Charlie Trout

Personal information
- Full name: Charles Trout
- Date of birth: 20 April 1985 (age 41)
- Place of birth: Nottingham, England

College career
- Years: Team / Apps / (Gls)
- 2007–2009: UIC Flames

Senior career*
- Years: Team / Apps / (Gls)
- Lincoln City / 0 / (0)
- Gainsborough Trinity

Managerial career
- 2023–2026: Puerto Rico

= Charlie Trout =

English football manager (born 1985)

Charles Trout (born 20 April 1985) is an English football manager and former player who currently manages the Puerto Rico national team.

Released from Lincoln City without a first-team appearance, he played in the Conference North for Gainsborough Trinity, where he suffered from injury. He moved to the United States to play college soccer for the UIC Flames.

Trout stayed in Chicago to coach youths, and in 2021 was hired by Dave Sarachan to oversee the Puerto Rico under-20 team. When Sarachan resigned in March 2023, Trout succeeded him as manager of the senior team.

==Early life and playing career==
Trout was born in Nottingham and raised in a council estate in Clifton, and became a fan of Nottingham Forest. When he was 11 and representing the Nottinghamshire County Football Association's boys' team, he was scouted for Leeds United, but did not advance through the youth system.

Trout then signed for Lincoln City on an apprenticeship. He was given a first-team squad number and trained with the professionals, but was released at age 19 without playing a game. He then signed for Gainsborough Trinity of the sixth-tier Conference North while working in other jobs during the week. He was sidelined for eight months with a hamstring injury picked up against Kettering Town in the FA Trophy, and recurring injuries afterwards meant that he gave up on finding a way back into professional football in England.

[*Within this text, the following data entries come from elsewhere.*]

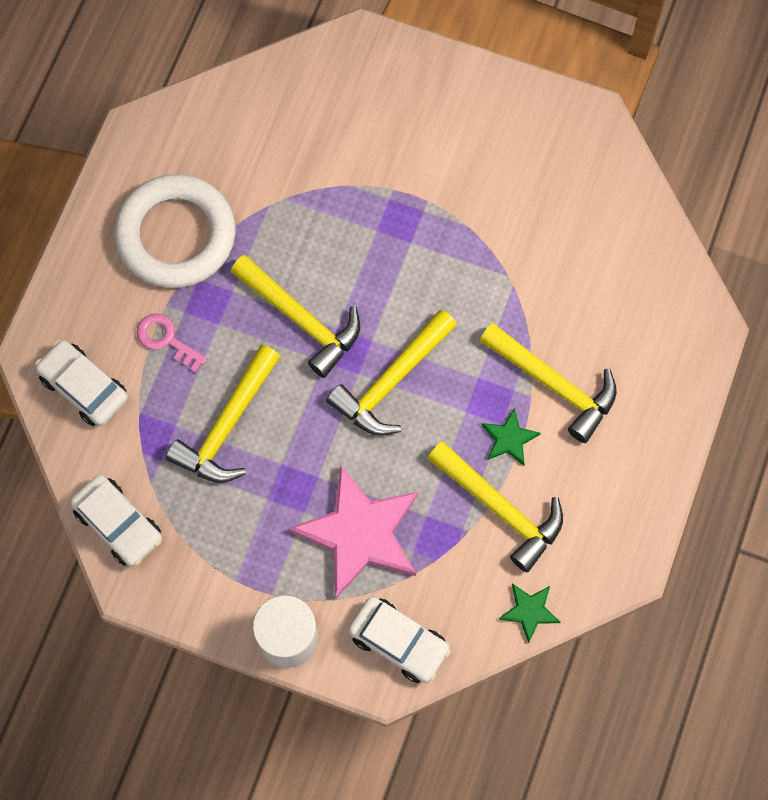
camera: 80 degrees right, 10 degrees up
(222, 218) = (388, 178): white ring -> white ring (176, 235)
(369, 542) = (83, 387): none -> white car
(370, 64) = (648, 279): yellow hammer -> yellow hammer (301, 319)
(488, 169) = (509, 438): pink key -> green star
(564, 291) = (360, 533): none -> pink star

Having previously rejected the chance to play in the United States, Trout had a trial for the UIC Flames of the University of Illinois Chicago. He initially wanted to stay in England after returning during the severe winters of The Windy City, but remained and completed his degree.

==Coaching career==
Trout had helped coach the youth teams at Lincoln, and became involved with inner-city youth teams in Chicago, with several of his players joining the academy of Chicago Fire SC. During the COVID-19 pandemic, he turned down jobs at other clubs and began his own coaching business.

In 2021, American Dave Sarachan became manager of the Puerto Rico national football team and enlisted Trout as an assistant for the under-20 team. Sarachan resigned with promotion from League C of the CONCACAF Nations League already secured, and Trout was named in charge on 19 March 2023, four days ahead of the next fixture away to the British Virgin Islands. The side won his debut 3–1 in Road Town.

Trout led Puerto Rico in 2023 CONCACAF Gold Cup qualification in Florida, defeating Suriname on penalties in the first round before falling 2–0 to Martinique in the final. In the 2023–24 CONCACAF Nations League B, his team came second of four, behind Guyana, while the following season saw the same result behind a Haiti team with a 100% record; Puerto Rico did not finish as one of the best runners-up to advance to the next CONCACAF Gold Cup qualification. In qualification for the 2026 FIFA World Cup, Puerto Rico advanced to the second round and remained in contention to go further, but a draw between Suriname and El Salvador on the final day meant those two teams advanced.

As manager of Puerto Rico, Trout has fielded young players including those still in college soccer in the United States, as it is common for players in their mid-20s to leave football for a more stable or well-paying profession. He commented that some of his opponents such as Suriname could call upon professionals from the Dutch Eredivisie or Spain's La Liga.